Work instruction:
Check every line of the data below for the word "ISVS". Copy the ones that have it.

(Beginning of Supplied data)

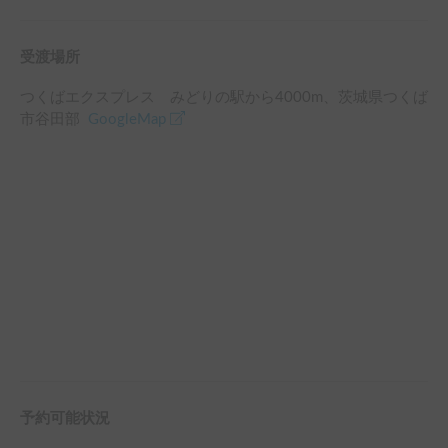
受渡場所
つくばエクスプレス みどりの駅
から
4000
m、
茨城県つくば
市谷田部
GoogleMap
予約可能状況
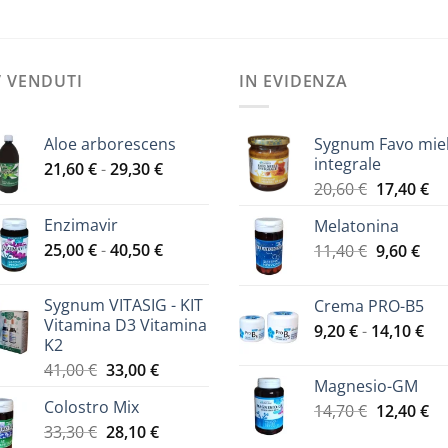
’ VENDUTI
IN EVIDENZA
Aloe arborescens
Sygnum Favo mie
integrale
Fascia
21,60
€
-
29,30
€
Il
Il
di
20,60
€
17,40
€
prezzo
pr
prezzo:
Enzimavir
Melatonina
originale
at
da
Fascia
25,00
€
-
40,50
€
Il
Il
11,40
€
era:
9,60
€
è:
21,60 €
di
prezzo
pre
20,60 €.
17
a
prezzo:
originale
att
29,30 €
Sygnum VITASIG - KIT
Crema PRO-B5
da
era:
è:
Vitamina D3 Vitamina
Fas
9,20
€
-
14,10
€
25,00 €
11,40 €.
9,60
K2
di
a
Il
Il
41,00
€
33,00
€
pre
40,50 €
Magnesio-GM
prezzo
prezzo
da
Colostro Mix
Il
Il
originale
attuale
14,70
€
12,40
€
9,2
Il
Il
prezzo
pr
33,30
€
era:
28,10
€
è:
a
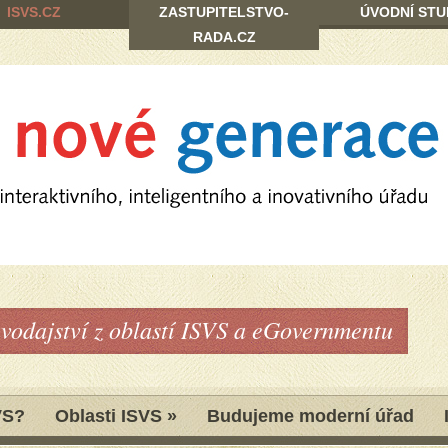
ISVS.CZ
ZASTUPITELSTVO-
ÚVODNÍ STU
RADA.CZ
avodajství z oblastí ISVS a eGovernmentu
VS?
Oblasti ISVS
»
Budujeme moderní úřad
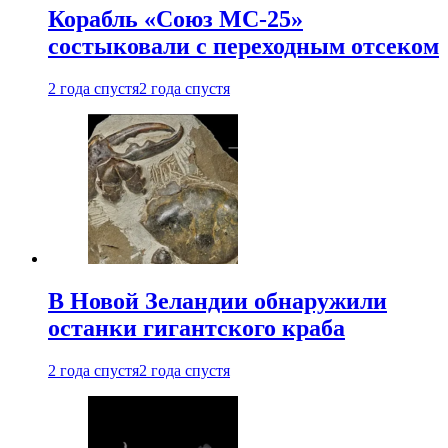
Корабль «Союз МС-25»
состыковали с переходным отсеком
2 года спустя
2 года спустя
В Новой Зеландии обнаружили
останки гигантского краба
2 года спустя
2 года спустя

(End of Supplied data)

Written reply:
ISVS.CZ
avodajství z oblastí ISVS a eGovernmentu
Oblasti ISVS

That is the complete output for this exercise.